Die unterschiedlichsten Probleme Heranwachsender sind nach wie vor ein Dauerthema in Saarbrücken. Diesmal rückten dabei die Krisen junger Frauen und Mädchen ins Zentrum. Und noch zwei weitere Trends lassen sich ausmachen: Das junge deutsche Kino wird wieder deutlich kommerzieller. Das zeigt sich vor allem an der musikalischen Untermalung, der Soundtrack fällt oft allzu dick und beliebig aus. Dazu passt es, dass die Nachwuchsfilmer ihre ernsten Themen lieber in versöhnlich endende Feel-Good-Movies verpacken statt in bewegende Sozialdramen. Das gelingt in vielen Fällen angesichts flacher Drehbücher („Ferien“, paradoxerweise ausgezeichnet mit dem Drehbuchpreis) und fragwürdiger Frauenbilder („The Composition“) nicht so überzeugend, so doch aber zumindest in einem recht gut: „Luca tanzt leise“ hat mit einer selbstbewussten Heldin, die sich nach Jahren lähmender Passivität endlich aufrafft, etwas aus ihrem Leben zu machen, eine starke weibliche sympathische Identifikationsfigur. Seit die tierliebe Veganerin einen Hund aus einer Tötungsstation bei sich aufgenommen hat, verfolgt sie wieder ein Ziel. Sie will Tiermedizin studieren, muss dazu aber erst das Abitur nachmachen. Leicht wird das nicht, mit Mathe tut sie sich schwer, zudem gibt es Spannungen mit dem gewalttätigen Exfreund, der ihr in die Quere kommt. Aber trotz all dieser Nöte ist klar: Luca schafft das!
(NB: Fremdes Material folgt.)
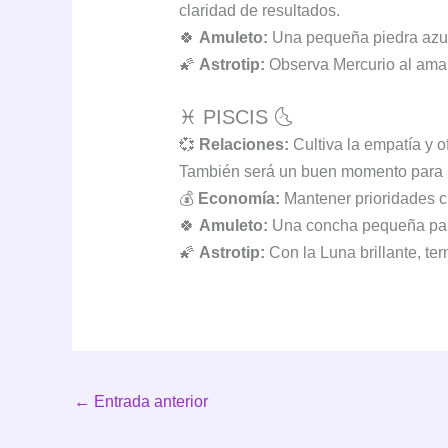
claridad de resultados.
🍀
Amuleto:
Una pequeña piedra azul
🌠
Astrotip:
Observa Mercurio al amane
♓ PISCIS 🌜
💞
Relaciones:
Cultiva la empatía y o
También será un buen momento para re
💰
Economía:
Mantener prioridades cla
🍀
Amuleto:
Una concha pequeña para 
🌠
Astrotip:
Con la Luna brillante, ter
←
Entrada anterior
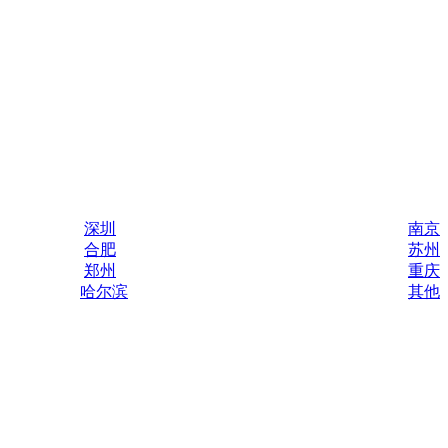
深圳
南京
合肥
苏州
郑州
重庆
哈尔滨
其他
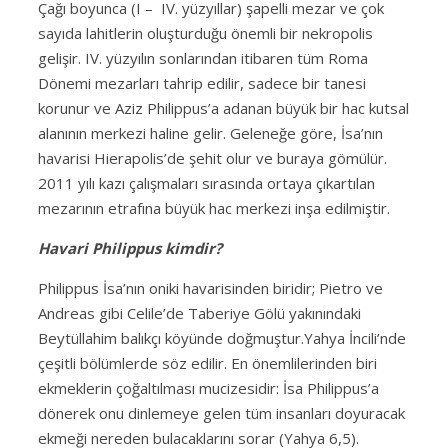
Çağı boyunca (I – IV. yüzyıllar) şapelli mezar ve çok
sayıda lahitlerin oluşturduğu önemli bir nekropolis
gelişir. IV. yüzyılın sonlarından itibaren tüm Roma
Dönemi mezarları tahrip edilir, sadece bir tanesi
korunur ve Aziz Philippus’a adanan büyük bir hac kutsal
alanının merkezi haline gelir. Geleneğe göre, İsa’nın
havarisi Hierapolis’de şehit olur ve buraya gömülür.
2011 yılı kazı çalışmaları sırasında ortaya çıkartılan
mezarının etrafına büyük hac merkezi inşa edilmiştir.
Havari Philippus kimdir?
Philippus İsa’nın oniki havarisinden biridir; Pietro ve
Andreas gibi Celile’de Taberiye Gölü yakınındaki
Beytüllahim balıkçı köyünde doğmuştur.Yahya İncili’nde
çeşitli bölümlerde söz edilir. En önemlilerinden biri
ekmeklerin çoğaltılması mucizesidir: İsa Philippus’a
dönerek onu dinlemeye gelen tüm insanları doyuracak
ekmeği nereden bulacaklarını sorar (Yahya 6,5).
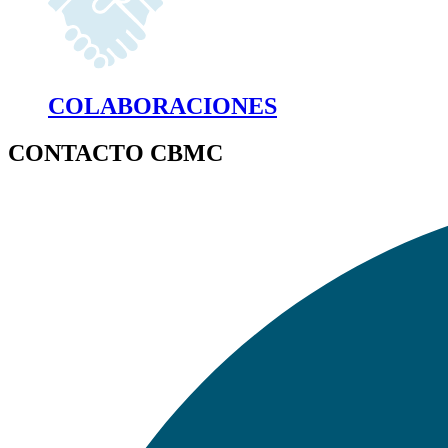
COLABORACIONES
CONTACTO CBMC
Den mit 36.000 Euro dotierten Max Ophüls Preis gewann der Österreicher Stephan Richter für eine Milieustudie, in der sich zwar kein so interessantes Gesicht entdecken lässt wie das der Odine Johne. Aber zumindest zählt „Einer von uns“ nach einer wahren Begebenheit mit großer Langsamkeit und dokumentarischer Schärfe sehr treffend von der Tristesse und Perspektivlosigkeit in einer österreichischen Vorstadt rund um einen Großmarkt. Bis zum dramatischen Höhepunkt eines tödlich endenden Einbruchs geschieht nicht viel, auf subtile Weise vermitteln sich aber die Spannungen zwischen frustrierten Jugendlichen, Arbeitslosen und Losern und denen, die lustlos und genervt noch ihren Job machen. Es ist kein emotional stark berührender Beitrag zu den bedrückenden Zuständen an den Rändern der Gesellschaft, aber formal ein anspruchsvoller Autorenfilm.